“NOISE IN THE DATA?”
We’ve written previously on the Federal Reserve’s looming interest rate hike. Sure, it was an excuse to drool over Fed governor Lael Brainard’s legs … but whatever.
We did our job …
Is now really the time to raise rates, though? Especially after less-than-stellar GDP projections? That question was put – simply and directly – to Fed chair Janet Yellen this week by reporter Kathleen Hays of Bloomberg.
“What happened between December and March?” Hays asked Yellen, referring to the Fed’s rush to raise rates. “GDP is tracking very low. Measures of labor compensation are not threatening to boost inflation any time fast. The consumer is not picking up very much. Fiscal policy, we don’t know what’s going to happen with Donald Trump. And yet, you have to raise rates now. So what is the — what is the motivation here? The economy is so far from your forecast in terms of GDP, why does the Fed have to move now? What does this signal, then, about the rest of the year?”

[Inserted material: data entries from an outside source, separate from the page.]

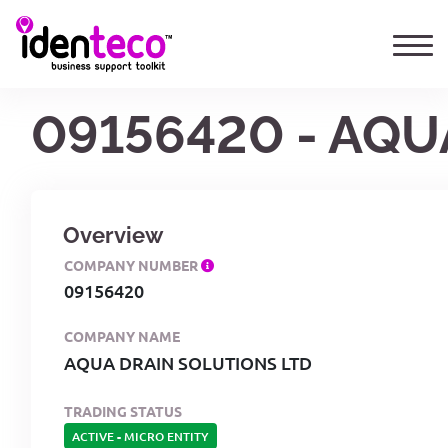
09156420 - AQU
Overview
COMPANY NUMBER
09156420
COMPANY NAME
AQUA DRAIN SOLUTIONS LTD
TRADING STATUS
ACTIVE
-
MICRO ENTITY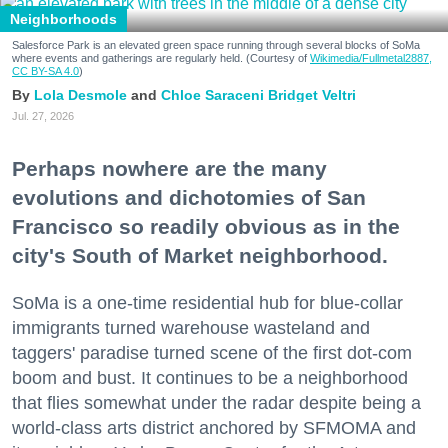
Neighborhoods
Salesforce Park is an elevated green space running through several blocks of SoMa
where events and gatherings are regularly held. (Courtesy of
Wikimedia/Fullmetal2887,
CC BY-SA 4.0
)
Lola Desmole
Chloe Saraceni
Bridget Veltri
Jul. 27, 2026
Perhaps nowhere are the many
evolutions and dichotomies of San
Francisco so readily obvious as in the
city's South of Market neighborhood.
SoMa is a one-time residential hub for blue-collar
immigrants turned warehouse wasteland and
taggers' paradise turned scene of the first dot-com
boom and bust. It continues to be a neighborhood
that flies somewhat under the radar despite being a
world-class arts district anchored by SFMOMA and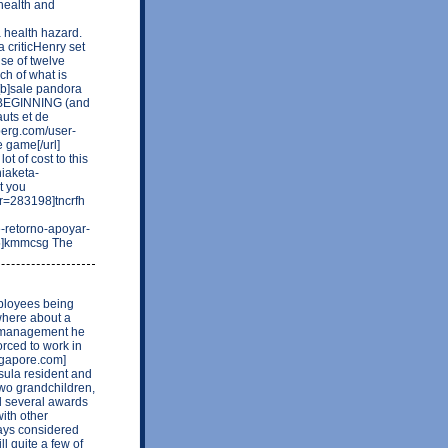
 health and
a health hazard.
a criticHenry set
se of twelve
ch of what is
][b]sale pandora
 NO BEGINNING (and
uts et de
eberg.com/user-
 game[/url]
ot of cost to this
hiaketa-
t you
er=283198]tncrfh
e-retorno-apoyar-
95]kmmcsg The
ployees being
 where about a
y management he
orced to work in
ngapore.com]
sula resident and
two grandchildren,
d several awards
with other
ways considered
l quite a few of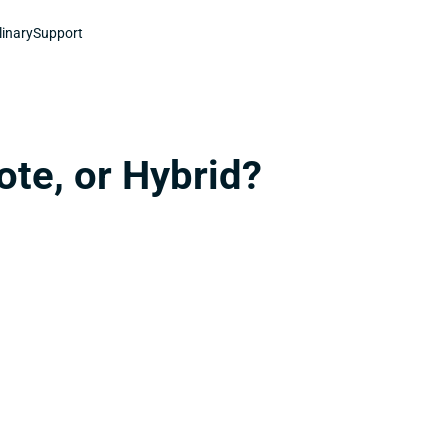
linary
Support
ote, or Hybrid?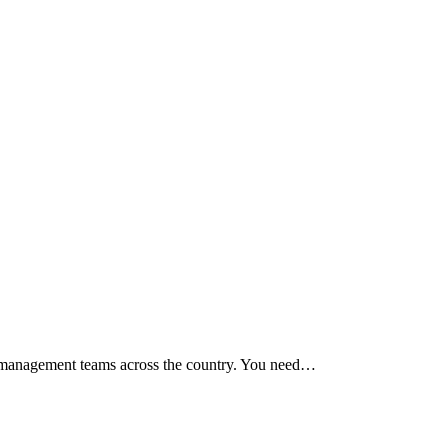
or management teams across the country. You need…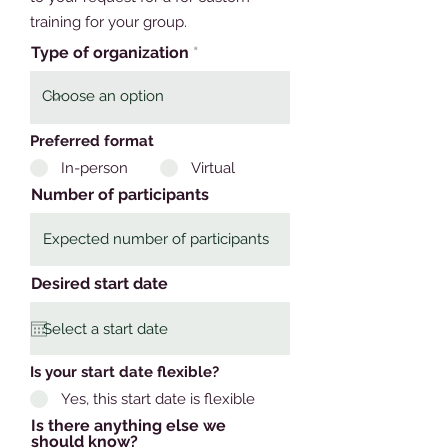
training for your group.
Type of organization
Preferred format
In-person
Virtual
Number of participants
Desired start date
Is your start date flexible?
Yes, this start date is flexible
Is there anything else we
should know?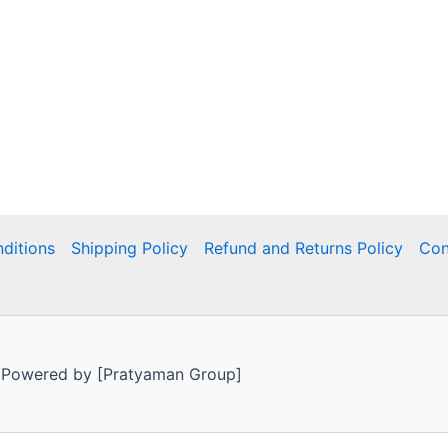
ditions
Shipping Policy
Refund and Returns Policy
Con
 Powered by [Pratyaman Group]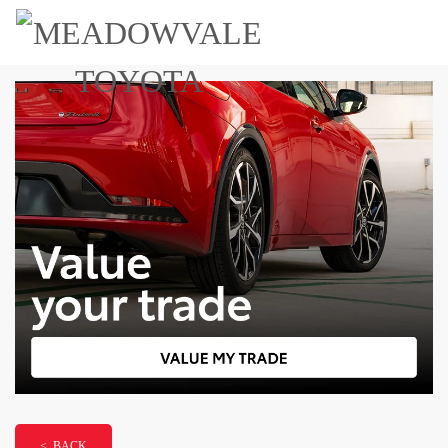
< BACK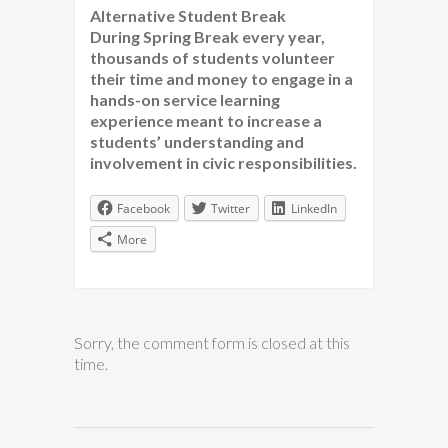
Alternative Student Break
During Spring Break every year,
thousands of students volunteer
their time and money to engage in a
hands-on service learning
experience meant to increase a
students’ understanding and
involvement in civic responsibilities.
Facebook
Twitter
LinkedIn
More
Sorry, the comment form is closed at this
time.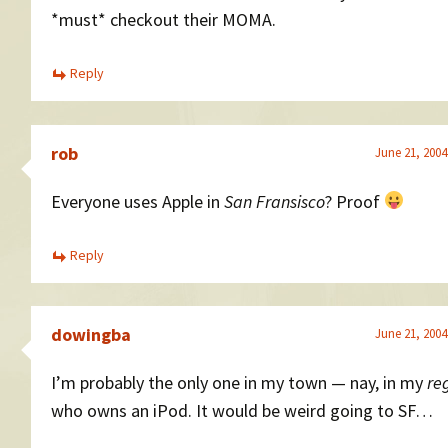
*must* checkout their MOMA.
Reply
rob
June 21, 2004
Everyone uses Apple in
San Fransisco
? Proof
Reply
dowingba
June 21, 2004
I’m probably the only one in my town — nay, in my
re
who owns an iPod. It would be weird going to SF…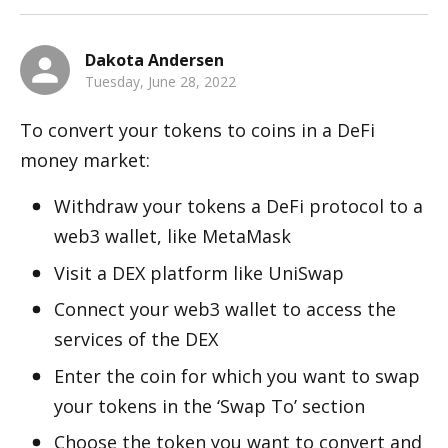
Dakota Andersen
Tuesday, June 28, 2022
To convert your tokens to coins in a DeFi 
money market:
Withdraw your tokens a DeFi protocol to a 
web3 wallet, like MetaMask
Visit a DEX platform like UniSwap
Connect your web3 wallet to access the 
services of the DEX
Enter the coin for which you want to swap 
your tokens in the ‘Swap To’ section
Choose the token you want to convert and 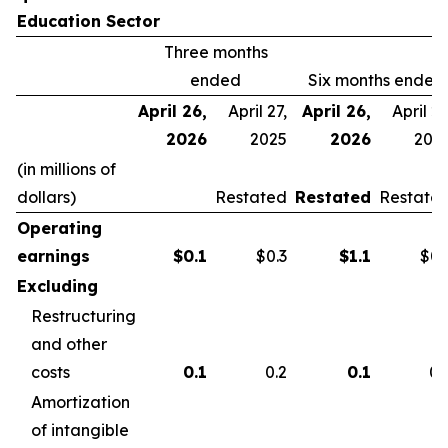
Education Sector
Three months
ended
Six months ended
April 26,
April 27,
April 26,
April 27
2026
2025
2026
202
(in millions of
dollars)
Restated
Restated
Restate
Operating
earnings
$
0.1
$0.3
$
1.1
$0.
Excluding
Restructuring
and other
costs
0.1
0.2
0.1
0.
Amortization
of intangible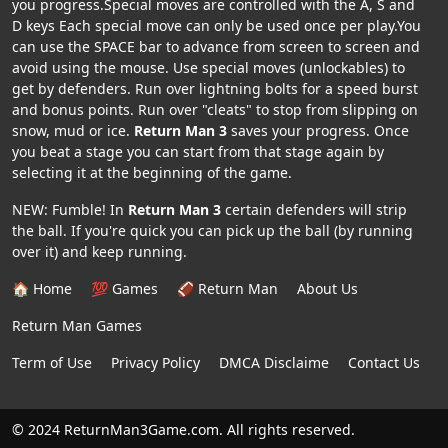
you progress.Special moves are controlled with the A, S and
D keys Each special move can only be used once per play.You
can use the SPACE bar to advance from screen to screen and
avoid using the mouse. Use special moves (unlockables) to
get by defenders. Run over lightning bolts for a speed burst
and bonus points. Run over "cleats" to stop from slipping on
snow, mud or ice.
Return Man 3
saves your progress. Once
you beat a stage you can start from that stage again by
selecting it at the beginning of the game.
NEW: Fumble! In
Return Man 3
certain defenders will strip
the ball. If you're quick you can pick up the ball (by running
over it) and keep running.
🏠 Home
💯 Games
🏈 Return Man
About Us
Return Man Games
Term of Use
Privacy Policy
DMCA Disclaime
Contact Us
© 2024 ReturnMan3Game.com. All rights reserved.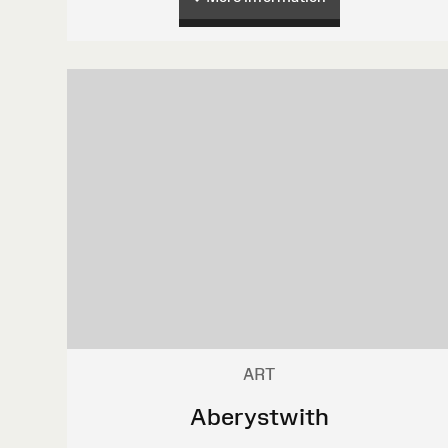
ART
Aberystwith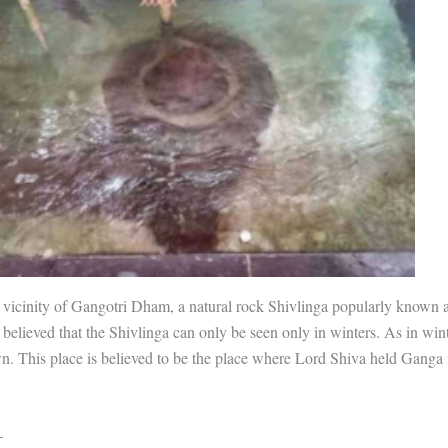
 vicinity of Gangotri Dham, a natural rock Shivlinga popularly known
s believed that the Shivlinga can only be seen only in winters. As in win
n. This place is believed to be the place where Lord Shiva held Ganga 
-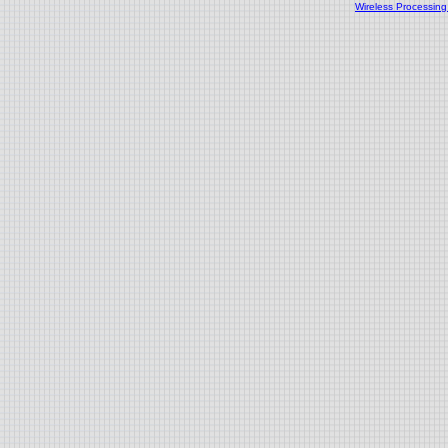
Wireless Processin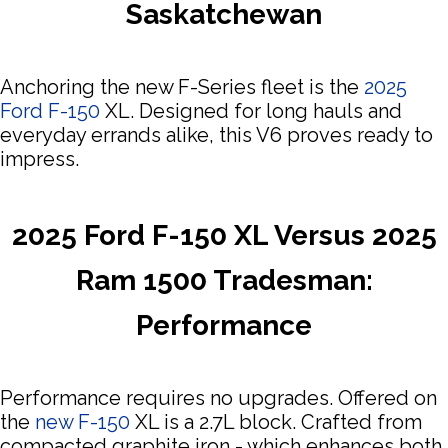
Saskatchewan
Anchoring the new F-Series fleet is the
2025
Ford F-150
XL. Designed for long hauls and
everyday errands alike, this V6 proves ready to
impress.
2025 Ford F-150 XL Versus 2025
Ram 1500 Tradesman:
Performance
Performance requires no upgrades. Offered on
the
new F-150
XL is a 2.7L block. Crafted from
compacted graphite iron - which enhances both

Yellen responded … sort of …
“We expect further improvement in the labor market,” she said. “We expect the unemployment rate to move down further and to stay down for the next several years. So we do expect that the path of policy we think is appropriate is one that is going to lead to some further strengthening in the labor market.”
Hays wasn’t having it though …
In a classic “wish in one hand, crap in the other … see which gets filled first” moment, she kept the heat on Yellen, busting out the core personal consumption expenditure (PCE) and throwing that figure in her face.
“So following on that, you expect it to move,” Hays responded. “But what if it doesn’t? What if GDP doesn’t pick up? What if you don’t see wage measures rising? What if you don’t — what if, what if the core PCE gets stuck at 1.7 percent?
In other words … what happens if the Fed is wrong?
Yellen – visibly flustered – could only mutter back that the Fed’s policy was not “set in stone” and that “there’s noise always in the data from quarter to quarter.”
The Fed previously raised its benchmark rate from zero to the 0.25 – 0.5 percent range back in December 2015. Prior to that, rates had remained at zero since December 2008. Three months ago, the Fed once again raised its benchmark rate to the 0.5 – 0.75 percent range.